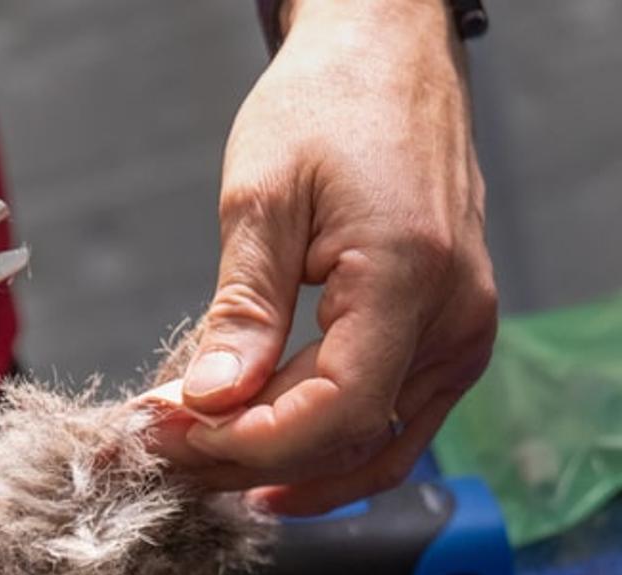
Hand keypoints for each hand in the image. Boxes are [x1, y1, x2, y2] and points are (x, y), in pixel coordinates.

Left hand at [154, 0, 496, 514]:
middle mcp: (455, 318)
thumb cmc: (331, 102)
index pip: (341, 409)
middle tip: (158, 452)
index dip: (256, 442)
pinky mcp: (452, 342)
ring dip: (285, 468)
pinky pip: (395, 425)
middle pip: (352, 438)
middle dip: (247, 458)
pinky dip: (328, 450)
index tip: (176, 436)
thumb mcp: (264, 196)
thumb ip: (242, 309)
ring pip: (377, 448)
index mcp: (412, 274)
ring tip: (199, 463)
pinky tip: (265, 465)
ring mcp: (463, 337)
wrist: (390, 58)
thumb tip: (209, 402)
------------------------------------------------------------
TASK INSTRUCTIONS:
Restate each line from the start of the listing through the line bearing "index tip: (176, 436)" word for word. Drop the pictures.

REPLY TO THE EXERCISE:
Hand keypoints for each hand in the image. Boxes are [x1, y1, x2, y2] and points are (x, y), in pixel coordinates.

Left hand at [154, 0, 496, 514]:
middle mcp: (455, 318)
thumb cmc: (331, 102)
index pip: (341, 409)
middle tip: (158, 452)
index dip: (256, 442)
pinky mcp: (452, 342)
ring dip: (285, 468)
pinky pip: (395, 425)
middle pip: (352, 438)
middle dip: (247, 458)
pinky dip: (328, 450)
index tip: (176, 436)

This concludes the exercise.